Troy Wayne Townsend, Appellant, v. A. L. Dutton, Warden, Georgia State Prison, Appellee, 377 F.2d 539 (5th Cir. 1967)Annotate this Case
W. Spencer Connerat, Jr., Savannah, Ga., for appellant.
Carter A. Setliff, Asst. Atty. Gen., Atlanta, Ga., for appellee.
Before COLEMAN and AINSWORTH, Circuit Judges, and CARSWELL, District Judge.
In 1960, in the Superior Court of Muscogee County, Georgia, Troy Wayne Townsend entered his plea of guilty to indictments charging him with automobile theft, burglary, and robbery by the use of an offensive weapon. Thereafter, he unsuccessfully pursued habeas corpus relief in the state courts, Balkcom v. Townsend, 219 Ga. 708, 709, 135 S.E.2d 399 (1964). He then brought habeas corpus in the United States District Court and after an evidentiary hearing was again denied relief. We affirm.
The contention is that Townsend was denied the assistance of counsel when he entered his pleas in the state court. The Court below found that the petitioner was advised of the charges against him, that he was offered legal counsel in the presence of the trial judge and specifically declined to accept it, that he understood the nature of the charges against him, that he intelligently and understandingly waived his right to a jury trial, and freely entered a plea of guilty at a time when he was aware of the punishment that could be imposed upon him.
This finding is amply supported by testimony in the record which the trial judge had a right to credit as opposed to the testimony of the petitioner.

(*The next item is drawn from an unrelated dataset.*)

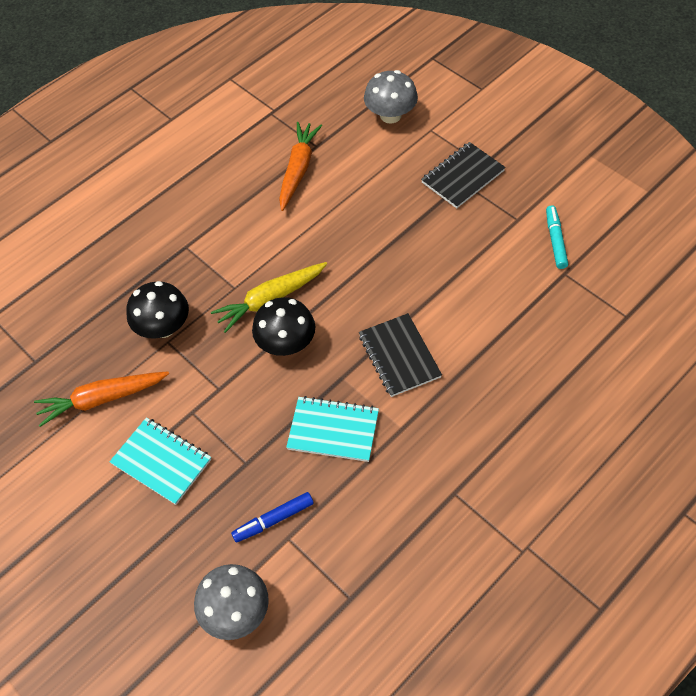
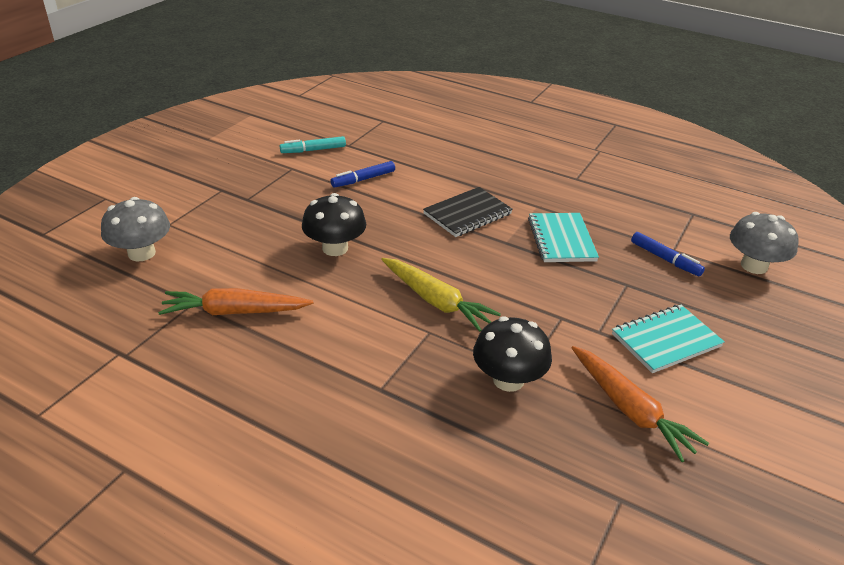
camera: 110 degrees left, 20 degrees down
turquoise notebook [109,417,211,505] -> turquoise notebook turned 45 degrees clockwise [612,305,725,373]
black mushroom [252,297,315,356] -> black mushroom moved to [302,193,366,256]
black notebook [421,142,505,208] -> none
none -> blue marker [331,161,395,188]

We recognize that an indigent accused, even if he pleads guilty, must be provided with counsel unless he completely and intelligently waives that right as a matter of his own choice, Knight v. Balkcom, 5 Cir., 1966, 363 F.2d 221; Harvey v. State of Mississippi, 5 Cir., 1965, 340 F.2d 263. The testimony for the respondent, accepted as true by the District Judge, showed such a waiver in this case.